Visit Cologne, Germany by Mouse
Cologne, Germany (Tourist Site), our second stop on our 2005 trip, is on the Rhine river, 48 miles east of our first stop in Aachen. Our campground was not as close to the town center as in most other cities. We had to take a bus and then a tram to get into the town center. We missed the transfer stop and had to double back, eventually to get on a train which went between the city of Bonn and Cologne and had just left Bonn, about 18 miles south of Cologne. So we had really screwed up and, as a result, had lost a lot of time. When we finally got to Cologne, we just had time to check email, send out the letter included here, visit the cathedral, and walk around the pedestrian shopping area. This is unfortunate for us because, amont other things, Cologne has 36 museums, none of which did we get to visit.

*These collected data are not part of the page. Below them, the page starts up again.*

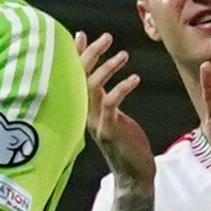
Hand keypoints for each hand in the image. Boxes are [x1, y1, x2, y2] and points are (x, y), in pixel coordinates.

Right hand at [82, 31, 158, 185]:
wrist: (133, 175)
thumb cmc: (126, 144)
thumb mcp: (113, 116)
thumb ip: (105, 99)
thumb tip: (103, 80)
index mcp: (83, 108)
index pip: (75, 76)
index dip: (77, 55)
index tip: (80, 35)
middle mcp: (84, 113)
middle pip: (80, 77)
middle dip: (90, 55)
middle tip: (106, 37)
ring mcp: (95, 122)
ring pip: (93, 87)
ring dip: (108, 68)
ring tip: (123, 54)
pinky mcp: (109, 129)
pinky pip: (111, 103)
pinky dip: (122, 88)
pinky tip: (135, 78)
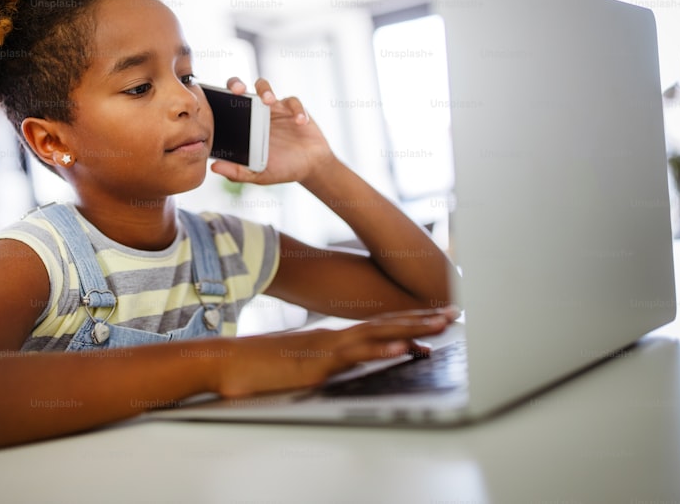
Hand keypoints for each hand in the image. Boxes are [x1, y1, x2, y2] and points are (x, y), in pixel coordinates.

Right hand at [198, 309, 450, 397]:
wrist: (224, 363)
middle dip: (422, 319)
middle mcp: (333, 338)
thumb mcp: (298, 362)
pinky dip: (379, 352)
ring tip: (441, 325)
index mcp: (331, 338)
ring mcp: (326, 348)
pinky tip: (402, 350)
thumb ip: (321, 361)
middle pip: (385, 324)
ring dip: (411, 329)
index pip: (377, 326)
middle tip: (454, 313)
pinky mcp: (317, 363)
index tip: (435, 316)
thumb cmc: (256, 366)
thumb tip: (335, 364)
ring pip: (377, 335)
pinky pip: (353, 357)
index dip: (408, 320)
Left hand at [210, 77, 333, 185]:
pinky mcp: (293, 108)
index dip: (219, 100)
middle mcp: (255, 113)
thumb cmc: (281, 168)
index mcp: (243, 126)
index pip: (226, 107)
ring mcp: (274, 108)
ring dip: (265, 91)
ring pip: (265, 88)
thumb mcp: (258, 174)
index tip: (215, 101)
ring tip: (268, 101)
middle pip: (241, 89)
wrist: (309, 167)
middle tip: (238, 91)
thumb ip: (237, 172)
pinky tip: (300, 122)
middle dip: (236, 85)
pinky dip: (297, 110)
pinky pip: (293, 102)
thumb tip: (214, 168)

Like Aachen's cathedral, Cologne's also is a UNESO World Heritage Site. We spotted the cathedral spires from a long way off. It is a huge gothic structure, which can be seen in our photos. The cathedral is handsome outside and very beautiful inside. Many cathedrals boast of some particular relic they own. These were brought from the middle east by Crusaders in the 10th through the 12th centuries. Many stretch crudulity, and the ones that the Cologne cathedral claims to have are no exception. Would you believe that the three Magi are interred in a handsome gold reliquary on display there? I have the photo that you can see on our photo page to prove it--that they have the reliquary on display, that is, not that the three Magi are in it. (While we are on the subject of relics, the cathedral in Amiens, France claims to have the head of John the Baptist, as we described in a letter about a visit to that cathedral. Other places also claim this " trophy")
The city was heavily damaged during WW II. It was a German military command post which made it an especially sought for target.  It suffered 262 air raids, including the first 1000 bomber raid.  The whole city center was totally destroyed.  But it now shows little sign of that.  Like Aachen and other German cities rebuilt after the war, it has  a large pedestrian only shopping zone and is a very comfortable and interesting place in which to walk around.